| Recorded information |

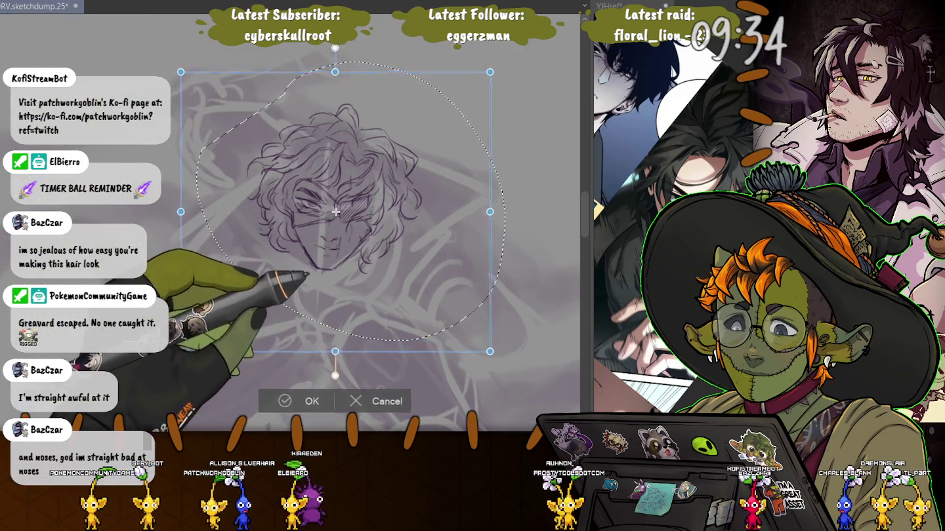
left_click_drag(336, 210, 332, 216)
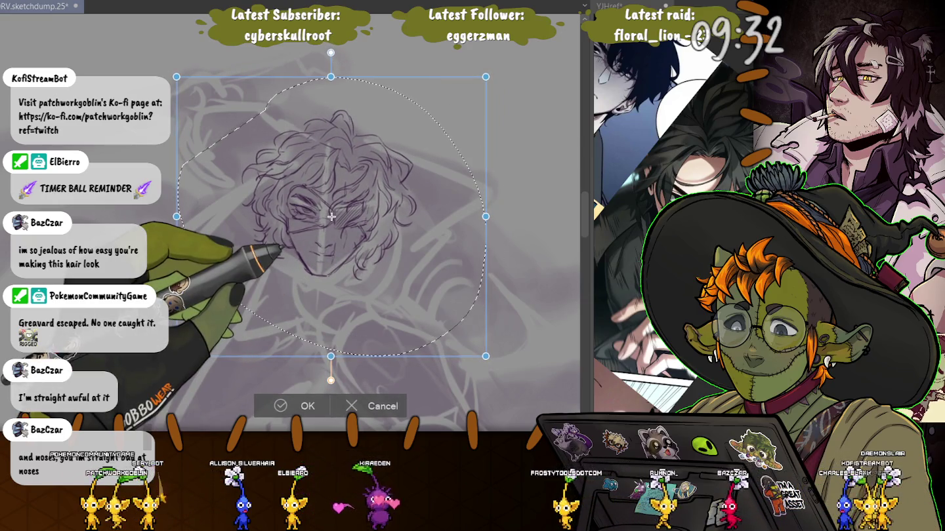
key("Return")
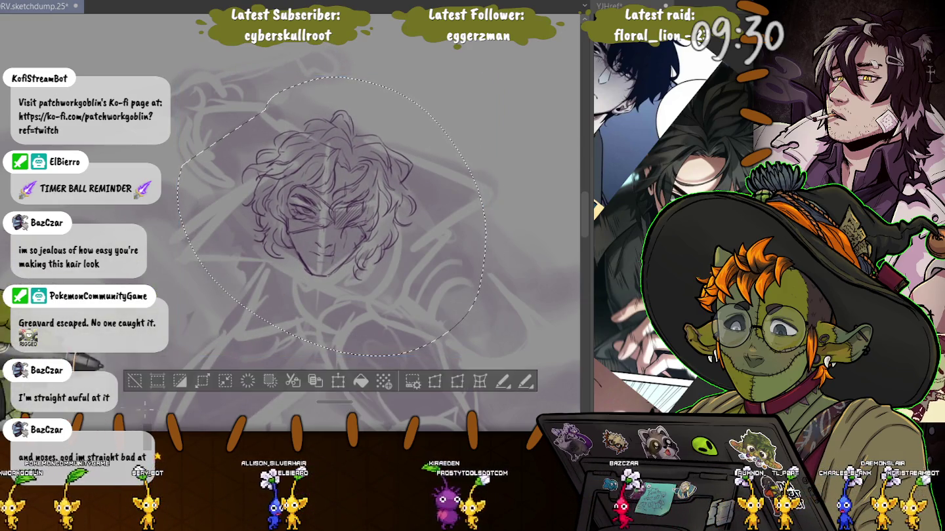
key("ctrl+d")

| Problem details |
Could you repeat all of the data exactly, minus the pictures?

| Worked solution |
left_click_drag(336, 210, 332, 216)
key("Return")
key("ctrl+d")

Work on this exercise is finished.